» Supplied text:
———
Ray Lacina's Blog

July 21, 2017

In Defense of the Man Babies: On the 13th Doctor and the Power of Story

On Sunday afternoon, the second hand on the Doomsday Clock seems to have clicked a few milliseconds closer to midnight when the BBC announced that Jodi Whittaker would be next to take up the sonic screwdriver.


The 13th Doctor is going to be a woman.


To put it lightly, some fans have expressed concern. Others have pointed out that maybe regenerating as a woman isn’t the most unbelievable thing in a show about a time-traveling alien who has died and been reborn 12 times already.


The phrase “man baby” has been used to describe some of the more distraught of those who have protested the new Doctor. The gist of responses to their complaints has been something along the lines of: “it’s a fictional character. Get over it.”


I couldn’t disagree with the man babies more. And I couldn’t disagree with many of those who disagree with them more.


By all accounts Jodi Whittaker has the makings of an excellent Doctor and as long as that’s the case, I’m happy. Well, as long as that’s the case and the writing carries her – as long as her introduction fits the story.


Because Doctor Who isn’t “just fiction” – it’s story. And story is important.


And that’s the silver lining in this kerfuffle.


I’m not happy that so many people are unhappy with number 13. But I am happy that so many people care. While some might be responding as they are out of the sad misogyny that lurks in the hearts of some geeks and gamers, I choose to believe that the angst, dismay and rage arise from the simple fact that the character and the mythology that’s evolved around him – soon to be her – matters to them.


That I like – because story should matter. Fiction might not, by definition be true. But fiction can be the vehicle for great truths in a way that the murky jumble of real world events often can’t.


And now to raise my geek cred even further – let me summon the spirit of J.R.R. Tolkien to help argue my case.


Scene: a slightly disheveled red-haired man in Star Wars pajamas stands in a deserted warehouse on the edge of town. It is dusk. Or twilight. Or something in between.
———
» Brief 1: In the blog post about the 13th Doctor, who did the BBC announce would be next to take up the sonic screwdriver?
» Brief 2: Please carry on the blog post about the 13th Doctor, picking up right after its last sentence.
The items that come next are separate material and not part of the blog post about the 13th Doctor.

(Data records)
———
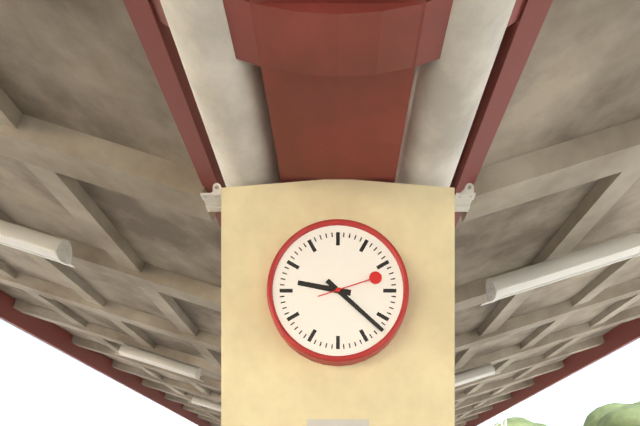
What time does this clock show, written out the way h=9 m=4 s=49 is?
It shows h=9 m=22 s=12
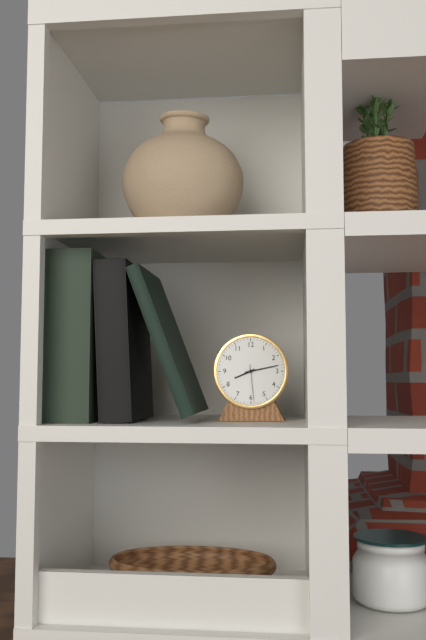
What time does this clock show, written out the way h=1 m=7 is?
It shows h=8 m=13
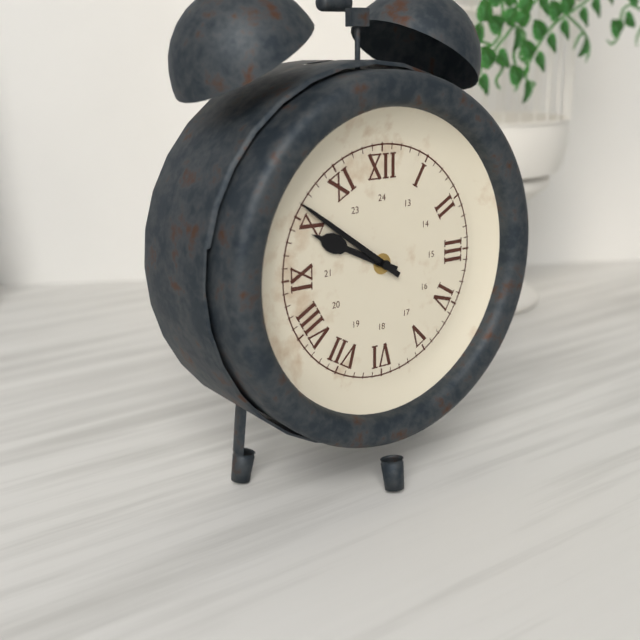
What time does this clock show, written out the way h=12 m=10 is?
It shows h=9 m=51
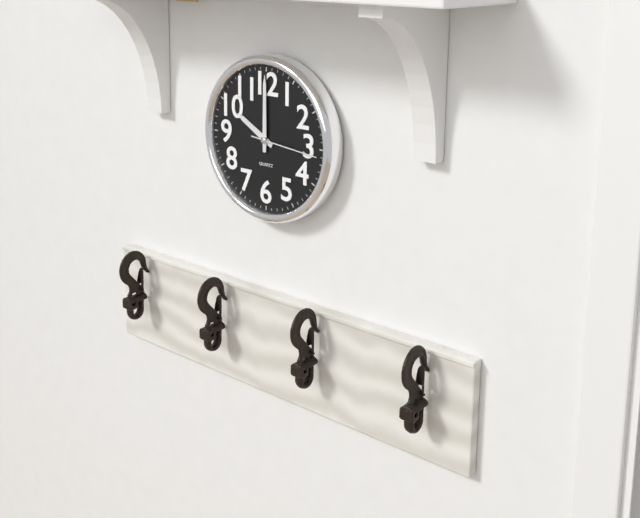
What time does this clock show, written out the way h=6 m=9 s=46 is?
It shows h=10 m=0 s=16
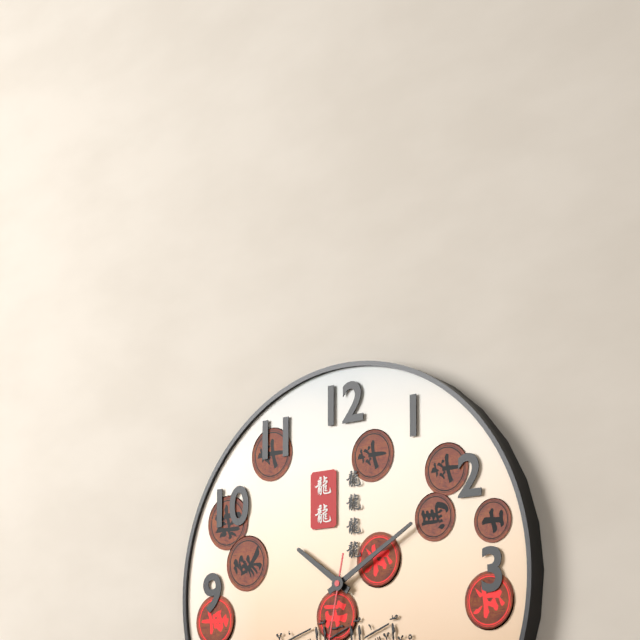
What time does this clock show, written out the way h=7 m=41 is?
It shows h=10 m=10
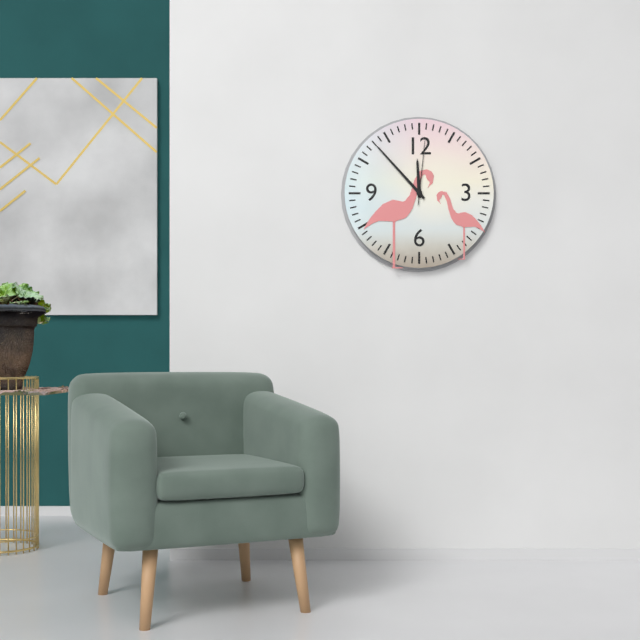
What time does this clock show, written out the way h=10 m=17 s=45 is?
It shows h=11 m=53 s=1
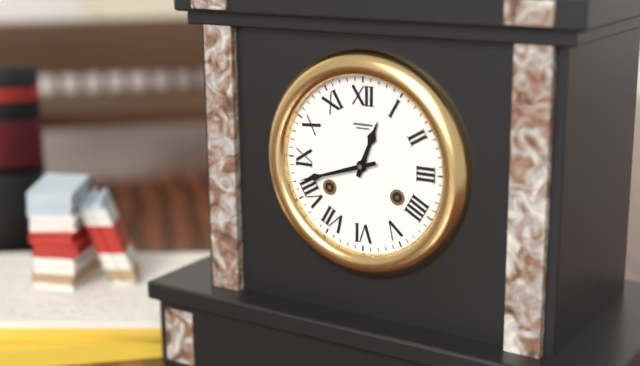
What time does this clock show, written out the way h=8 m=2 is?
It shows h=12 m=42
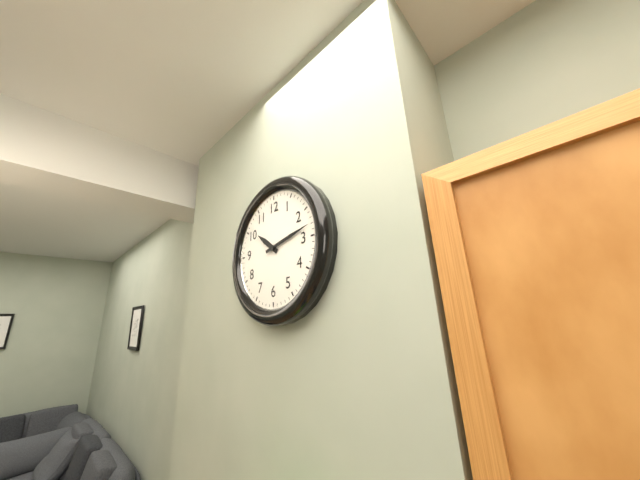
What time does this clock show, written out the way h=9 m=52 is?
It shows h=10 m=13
———
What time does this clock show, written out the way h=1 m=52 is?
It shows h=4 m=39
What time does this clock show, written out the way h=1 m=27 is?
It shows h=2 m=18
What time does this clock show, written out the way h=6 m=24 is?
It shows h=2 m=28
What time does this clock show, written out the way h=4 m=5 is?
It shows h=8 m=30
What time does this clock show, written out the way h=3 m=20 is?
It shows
———
» Exercise result 1: Jodi Whittaker.

» Exercise result 2:
[Ray performs an arcane ritual of unspeakable horrors. The Ghost of J.R.R. Tolkien rises from the earth]


Ray: “Professor Tolkien – can I call you J.?”


Ghost of J.R.R. Tolkien: “I bring from the realm of Ancient Horrors the Secret Sublime – but know that it will drive you mad. Mad, I say! Ma – what? J.? No. No you can’t.”


Ray: “Jayster?”


Ghost of J.R.R. Tolkien: “No.”


Ray: “The J-man?”


Ghost of J.R.R. Tolkien: “No. Can we get back to the ancient mad-driving knowledge now?”


Ray: “Dr. J.? Wait, that one’s taken….”


[Exit the Ghost of J.R.R. Tolkien stage left]


Alright. So that’s not going to work.


Thankfully, Professor Tolkien has argued my point already, long before I sacrificed — er, no one, sacrificed no one — to summon him. I mean nothing! Sacrificed nothing! Not “no one.” Heh. Heh heh.


In his essay “On Fairy Stories” Tolkien has written what amounts to a defense of the fantasy genre. He begins by making the point that story – as embodied in mythology – is part and parcel of how the human being makes sense of the world, bound up in and arising from the power given us by language to become “sub-creators.”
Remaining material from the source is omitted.